Calves commonly become infected with ringworm fungus and wart virus. The two infectious, contagious conditions are easily recognized and differentiated by the gross appearance of the localized hair loss with skin lesions. In cases where the hair loss with skin lesions is generalized, other causes for consideration are photosensitization, dietary deficiencies, worm infections, and horn fly and lice infestations. Some common causes are ringworm fungus and warts.
Ringworm fungus (Dermatophytosis): The early stage of a fungus infection in the skin quite often goes unnoticed because of poorly visible small areas, slightly raised with roughened hair. Infected cows serve as common sources of the fungus that is transferred by direct contact to calves. After several weeks of the fungus infiltrating hair follicles, the hair falls out, leaving circumscribed grayish lesions. The scaly lesions, which coalesce to form large patches of hair loss at least 3 inches in diameter, are frequently located on the face and neck and are more common in young cattle. Although the infection tends to be self-limiting with spontaneous recovery after several months, affected calves should be separated and treated to prevent transmission to other calves.
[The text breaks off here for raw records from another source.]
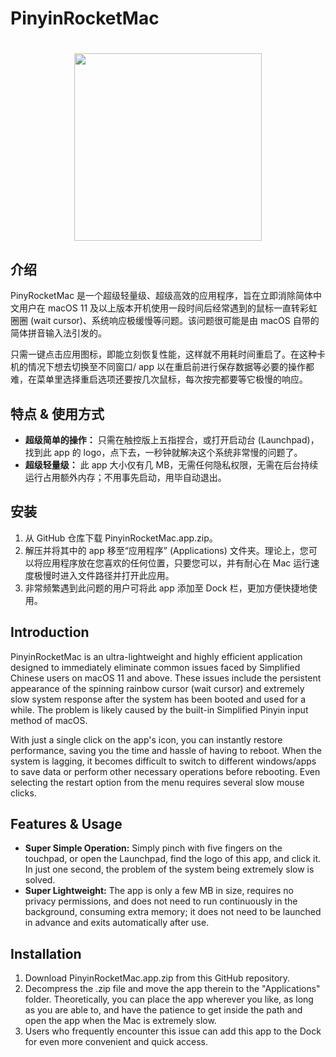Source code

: # PinyinRocketMac
<h1 align="center">
  <img src="https://github.com/qilanlin/PinyinRocketMac/blob/main/PinyinRocketMac_logo-CreatedByDALL%C2%B7E.png" width="300">
</h1>

## 介绍
PinyRocketMac 是一个超级轻量级、超级高效的应用程序，旨在立即消除简体中文用户在 macOS 11 及以上版本开机使用一段时间后经常遇到的鼠标一直转彩虹圈圈 (wait cursor)、系统响应极缓慢等问题。该问题很可能是由 macOS 自带的简体拼音输入法引发的。

只需一键点击应用图标，即能立刻恢复性能，这样就不用耗时间重启了。在这种卡机的情况下想去切换至不同窗口/ app 以在重启前进行保存数据等必要的操作都难，在菜单里选择重启选项还要按几次鼠标，每次按完都要等它极慢的响应。

## 特点 & 使用方式
- **超级简单的操作：** 只需在触控版上五指捏合，或打开启动台 (Launchpad)，找到此 app 的 logo，点下去，一秒钟就解决这个系统非常慢的问题了。
- **超级轻量级：** 此 app 大小仅有几 MB，无需任何隐私权限，无需在后台持续运行占用额外内存；不用事先启动，用毕自动退出。

## 安装
1. 从 GitHub 仓库下载 PinyinRocketMac.app.zip。
2. 解压并将其中的 app 移至“应用程序” (Applications) 文件夹。理论上，您可以将应用程序放在您喜欢的任何位置，只要您可以，并有耐心在 Mac 运行速度极慢时进入文件路径并打开此应用。
3. 非常频繁遇到此问题的用户可将此 app 添加至 Dock 栏，更加方便快捷地使用。

## Introduction
PinyinRocketMac is an ultra-lightweight and highly efficient application designed to immediately eliminate common issues faced by Simplified Chinese users on macOS 11 and above. These issues include the persistent appearance of the spinning rainbow cursor (wait cursor) and extremely slow system response after the system has been booted and used for a while. The problem is likely caused by the built-in Simplified Pinyin input method of macOS.

With just a single click on the app's icon, you can instantly restore performance, saving you the time and hassle of having to reboot. When the system is lagging, it becomes difficult to switch to different windows/apps to save data or perform other necessary operations before rebooting. Even selecting the restart option from the menu requires several slow mouse clicks.

## Features & Usage
- **Super Simple Operation:** Simply pinch with five fingers on the touchpad, or open the Launchpad, find the logo of this app, and click it. In just one second, the problem of the system being extremely slow is solved.
- **Super Lightweight:** The app is only a few MB in size, requires no privacy permissions, and does not need to run continuously in the background, consuming extra memory; it does not need to be launched in advance and exits automatically after use.

## Installation
1. Download PinyinRocketMac.app.zip from this GitHub repository.
2. Decompress the .zip file and move the app therein to the "Applications" folder. Theoretically, you can place the app wherever you like, as long as you are able to, and have the patience to get inside the path and open the app when the Mac is extremely slow.
3. Users who frequently encounter this issue can add this app to the Dock for even more convenient and quick access.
Warts (Papillomatosis): Warts are fibrous tumors of the skin and mucous membranes and are caused by many strains of the papilloma virus. The virus is usually transmitted to calves by direct contact from infected cows. Transmission can also occur through contaminated instruments that puncture the skin and biting flies, such as horn flies and stable flies. The cauliflower-type growths occur primarily on the head, neck, and shoulders; in the mouth and vagina; and on the teats, vulva, and penis. To prevent transmission to other calves, isolate the calves with warts. Over a period of three to 12 months, the affected calves build immunity against the virus in the warts and skin. Once the immunity kills the viruses, the warts dry and slough off.